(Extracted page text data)
○ ○ ○

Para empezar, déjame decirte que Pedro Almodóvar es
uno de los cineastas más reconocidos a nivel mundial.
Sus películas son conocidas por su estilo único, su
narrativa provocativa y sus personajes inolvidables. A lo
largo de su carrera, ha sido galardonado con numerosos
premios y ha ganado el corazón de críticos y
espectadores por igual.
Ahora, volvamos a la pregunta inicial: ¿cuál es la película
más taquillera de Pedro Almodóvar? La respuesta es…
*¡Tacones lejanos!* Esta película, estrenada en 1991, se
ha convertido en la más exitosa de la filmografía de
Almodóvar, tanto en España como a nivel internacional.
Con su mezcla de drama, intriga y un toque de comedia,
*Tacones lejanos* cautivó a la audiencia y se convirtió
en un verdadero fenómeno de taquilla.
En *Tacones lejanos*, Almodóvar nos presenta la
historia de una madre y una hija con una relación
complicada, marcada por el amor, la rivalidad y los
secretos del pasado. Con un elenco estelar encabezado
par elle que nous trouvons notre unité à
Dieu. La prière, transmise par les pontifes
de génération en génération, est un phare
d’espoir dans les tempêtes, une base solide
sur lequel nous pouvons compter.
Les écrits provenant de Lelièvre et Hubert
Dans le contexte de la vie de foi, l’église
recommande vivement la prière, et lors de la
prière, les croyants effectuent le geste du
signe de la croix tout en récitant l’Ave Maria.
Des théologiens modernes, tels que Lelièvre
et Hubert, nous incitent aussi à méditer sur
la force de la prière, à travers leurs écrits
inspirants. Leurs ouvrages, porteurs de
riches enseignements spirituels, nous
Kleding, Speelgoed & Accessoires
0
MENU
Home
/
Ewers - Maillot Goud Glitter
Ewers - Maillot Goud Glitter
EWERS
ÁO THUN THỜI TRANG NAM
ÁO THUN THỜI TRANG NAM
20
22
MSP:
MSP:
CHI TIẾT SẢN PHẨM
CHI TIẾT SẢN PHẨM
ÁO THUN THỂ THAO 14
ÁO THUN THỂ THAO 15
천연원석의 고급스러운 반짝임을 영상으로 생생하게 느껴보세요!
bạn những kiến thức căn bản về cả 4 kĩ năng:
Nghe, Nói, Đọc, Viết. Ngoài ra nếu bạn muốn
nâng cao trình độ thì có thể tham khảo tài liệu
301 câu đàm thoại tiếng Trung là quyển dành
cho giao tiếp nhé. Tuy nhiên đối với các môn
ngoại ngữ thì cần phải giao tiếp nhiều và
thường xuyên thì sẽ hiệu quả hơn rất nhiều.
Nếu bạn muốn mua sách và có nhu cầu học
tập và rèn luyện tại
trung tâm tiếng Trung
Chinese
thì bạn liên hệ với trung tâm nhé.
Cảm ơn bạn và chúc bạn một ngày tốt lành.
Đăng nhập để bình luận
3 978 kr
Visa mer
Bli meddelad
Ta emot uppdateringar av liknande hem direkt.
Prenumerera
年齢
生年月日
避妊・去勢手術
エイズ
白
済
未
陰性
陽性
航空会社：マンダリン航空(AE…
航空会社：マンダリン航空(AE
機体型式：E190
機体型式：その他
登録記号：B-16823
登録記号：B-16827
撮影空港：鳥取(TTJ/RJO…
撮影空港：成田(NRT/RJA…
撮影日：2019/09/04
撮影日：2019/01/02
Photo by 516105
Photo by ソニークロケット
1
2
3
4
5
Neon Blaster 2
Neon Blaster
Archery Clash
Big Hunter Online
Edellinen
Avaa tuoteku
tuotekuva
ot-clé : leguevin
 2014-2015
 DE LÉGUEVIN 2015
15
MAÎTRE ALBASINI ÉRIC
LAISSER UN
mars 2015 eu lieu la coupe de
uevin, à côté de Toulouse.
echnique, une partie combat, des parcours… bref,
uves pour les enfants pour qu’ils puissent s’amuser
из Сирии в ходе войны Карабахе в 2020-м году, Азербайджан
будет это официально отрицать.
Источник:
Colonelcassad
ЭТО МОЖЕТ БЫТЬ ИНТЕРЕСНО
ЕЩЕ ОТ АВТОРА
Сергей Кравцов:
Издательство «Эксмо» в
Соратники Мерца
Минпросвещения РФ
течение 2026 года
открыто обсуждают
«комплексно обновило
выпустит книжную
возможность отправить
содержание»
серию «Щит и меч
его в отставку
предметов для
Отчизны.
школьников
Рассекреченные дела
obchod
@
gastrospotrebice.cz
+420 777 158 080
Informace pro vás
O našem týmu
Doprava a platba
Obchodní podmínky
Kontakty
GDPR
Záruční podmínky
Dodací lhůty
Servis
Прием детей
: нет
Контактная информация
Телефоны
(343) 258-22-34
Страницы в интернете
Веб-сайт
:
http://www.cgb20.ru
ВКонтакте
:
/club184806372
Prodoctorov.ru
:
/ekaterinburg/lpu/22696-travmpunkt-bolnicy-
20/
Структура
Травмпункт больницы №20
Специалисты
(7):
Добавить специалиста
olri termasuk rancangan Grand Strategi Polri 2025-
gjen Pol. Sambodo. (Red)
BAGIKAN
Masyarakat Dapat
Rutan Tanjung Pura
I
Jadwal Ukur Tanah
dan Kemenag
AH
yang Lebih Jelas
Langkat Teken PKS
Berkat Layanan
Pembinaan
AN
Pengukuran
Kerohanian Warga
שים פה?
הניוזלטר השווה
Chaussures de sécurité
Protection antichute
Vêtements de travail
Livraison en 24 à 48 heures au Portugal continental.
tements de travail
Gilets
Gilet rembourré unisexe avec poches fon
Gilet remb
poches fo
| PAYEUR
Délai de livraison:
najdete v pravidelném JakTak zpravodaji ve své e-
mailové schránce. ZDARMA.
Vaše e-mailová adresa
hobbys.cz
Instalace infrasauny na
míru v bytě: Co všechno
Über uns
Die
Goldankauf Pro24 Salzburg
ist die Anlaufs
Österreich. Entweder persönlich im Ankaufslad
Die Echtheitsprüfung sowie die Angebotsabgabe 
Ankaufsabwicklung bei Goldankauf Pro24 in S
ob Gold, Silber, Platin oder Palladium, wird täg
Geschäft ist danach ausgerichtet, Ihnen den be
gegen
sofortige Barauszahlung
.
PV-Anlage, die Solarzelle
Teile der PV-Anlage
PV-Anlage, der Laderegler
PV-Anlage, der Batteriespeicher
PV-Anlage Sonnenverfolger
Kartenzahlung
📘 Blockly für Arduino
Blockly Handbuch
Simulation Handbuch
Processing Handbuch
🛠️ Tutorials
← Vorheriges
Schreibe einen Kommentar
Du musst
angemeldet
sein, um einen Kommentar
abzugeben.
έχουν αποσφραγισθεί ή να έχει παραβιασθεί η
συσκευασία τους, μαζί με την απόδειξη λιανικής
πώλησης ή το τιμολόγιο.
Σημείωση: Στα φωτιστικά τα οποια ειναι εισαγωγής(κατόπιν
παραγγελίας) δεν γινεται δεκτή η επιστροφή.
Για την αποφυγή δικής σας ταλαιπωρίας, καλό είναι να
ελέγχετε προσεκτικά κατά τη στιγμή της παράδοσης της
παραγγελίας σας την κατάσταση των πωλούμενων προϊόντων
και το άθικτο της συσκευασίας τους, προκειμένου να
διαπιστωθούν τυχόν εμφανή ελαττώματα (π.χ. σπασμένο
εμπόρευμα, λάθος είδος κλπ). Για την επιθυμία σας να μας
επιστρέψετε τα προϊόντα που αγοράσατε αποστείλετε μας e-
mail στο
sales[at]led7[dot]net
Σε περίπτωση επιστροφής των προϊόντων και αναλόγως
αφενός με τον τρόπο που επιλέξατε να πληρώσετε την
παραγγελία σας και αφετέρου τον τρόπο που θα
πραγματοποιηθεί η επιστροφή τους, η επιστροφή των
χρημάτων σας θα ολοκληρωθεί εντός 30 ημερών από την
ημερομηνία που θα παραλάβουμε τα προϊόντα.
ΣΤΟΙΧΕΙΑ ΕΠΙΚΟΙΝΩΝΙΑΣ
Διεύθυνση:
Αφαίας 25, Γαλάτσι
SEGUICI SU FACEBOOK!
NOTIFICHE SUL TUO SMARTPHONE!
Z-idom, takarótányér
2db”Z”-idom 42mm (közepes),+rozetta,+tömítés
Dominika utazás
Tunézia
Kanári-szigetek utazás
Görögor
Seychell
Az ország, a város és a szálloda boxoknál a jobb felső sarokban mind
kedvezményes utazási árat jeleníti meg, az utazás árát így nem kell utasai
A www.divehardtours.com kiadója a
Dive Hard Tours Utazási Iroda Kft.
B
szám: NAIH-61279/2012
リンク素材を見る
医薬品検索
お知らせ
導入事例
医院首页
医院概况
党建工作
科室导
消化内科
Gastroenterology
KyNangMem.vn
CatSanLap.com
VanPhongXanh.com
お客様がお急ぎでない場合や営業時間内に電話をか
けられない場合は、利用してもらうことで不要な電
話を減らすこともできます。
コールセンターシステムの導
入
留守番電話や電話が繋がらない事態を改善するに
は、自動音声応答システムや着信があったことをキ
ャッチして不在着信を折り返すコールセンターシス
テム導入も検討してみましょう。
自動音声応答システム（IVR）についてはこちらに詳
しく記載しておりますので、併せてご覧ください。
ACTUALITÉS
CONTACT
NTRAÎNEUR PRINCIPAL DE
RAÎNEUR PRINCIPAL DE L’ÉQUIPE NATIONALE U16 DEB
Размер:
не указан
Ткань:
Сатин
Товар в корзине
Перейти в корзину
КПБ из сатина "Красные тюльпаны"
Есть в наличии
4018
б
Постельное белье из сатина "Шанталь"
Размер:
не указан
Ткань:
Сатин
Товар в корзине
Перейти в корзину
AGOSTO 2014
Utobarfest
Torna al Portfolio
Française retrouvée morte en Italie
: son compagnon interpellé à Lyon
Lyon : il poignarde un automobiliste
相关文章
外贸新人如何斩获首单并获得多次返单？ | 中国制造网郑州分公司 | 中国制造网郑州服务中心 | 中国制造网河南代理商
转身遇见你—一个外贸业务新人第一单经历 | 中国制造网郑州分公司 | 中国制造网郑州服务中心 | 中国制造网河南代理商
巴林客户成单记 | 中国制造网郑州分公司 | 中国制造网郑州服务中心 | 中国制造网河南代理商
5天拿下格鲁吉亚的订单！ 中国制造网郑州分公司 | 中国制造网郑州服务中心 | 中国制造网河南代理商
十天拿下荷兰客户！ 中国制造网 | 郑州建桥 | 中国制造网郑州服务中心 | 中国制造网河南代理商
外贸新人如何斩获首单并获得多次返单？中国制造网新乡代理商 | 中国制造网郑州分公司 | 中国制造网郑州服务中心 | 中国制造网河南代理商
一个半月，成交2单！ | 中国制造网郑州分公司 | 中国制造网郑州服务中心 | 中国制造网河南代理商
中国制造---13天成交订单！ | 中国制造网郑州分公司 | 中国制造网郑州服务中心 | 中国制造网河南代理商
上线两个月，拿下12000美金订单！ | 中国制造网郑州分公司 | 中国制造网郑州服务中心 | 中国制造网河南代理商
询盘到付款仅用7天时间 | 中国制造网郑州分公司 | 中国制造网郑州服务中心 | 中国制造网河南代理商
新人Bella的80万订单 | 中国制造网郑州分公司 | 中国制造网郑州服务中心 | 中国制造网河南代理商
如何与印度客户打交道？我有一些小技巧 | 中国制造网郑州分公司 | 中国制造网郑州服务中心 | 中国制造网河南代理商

○ ○ ○

Please write out, exactly as they appear above, only the lines in the stretch from the line with "la force de la prière, à travers leurs écrits" through the line with "ngoại ngữ thì cần phải giao tiếp nhiều và".

**Exercise solution**.
la force de la prière, à travers leurs écrits
inspirants. Leurs ouvrages, porteurs de
riches enseignements spirituels, nous
Kleding, Speelgoed & Accessoires
0
MENU
Home
/
Ewers - Maillot Goud Glitter
Ewers - Maillot Goud Glitter
EWERS
ÁO THUN THỜI TRANG NAM
ÁO THUN THỜI TRANG NAM
20
22
MSP:
MSP:
CHI TIẾT SẢN PHẨM
CHI TIẾT SẢN PHẨM
ÁO THUN THỂ THAO 14
ÁO THUN THỂ THAO 15
천연원석의 고급스러운 반짝임을 영상으로 생생하게 느껴보세요!
bạn những kiến thức căn bản về cả 4 kĩ năng:
Nghe, Nói, Đọc, Viết. Ngoài ra nếu bạn muốn
nâng cao trình độ thì có thể tham khảo tài liệu
301 câu đàm thoại tiếng Trung là quyển dành
cho giao tiếp nhé. Tuy nhiên đối với các môn
ngoại ngữ thì cần phải giao tiếp nhiều và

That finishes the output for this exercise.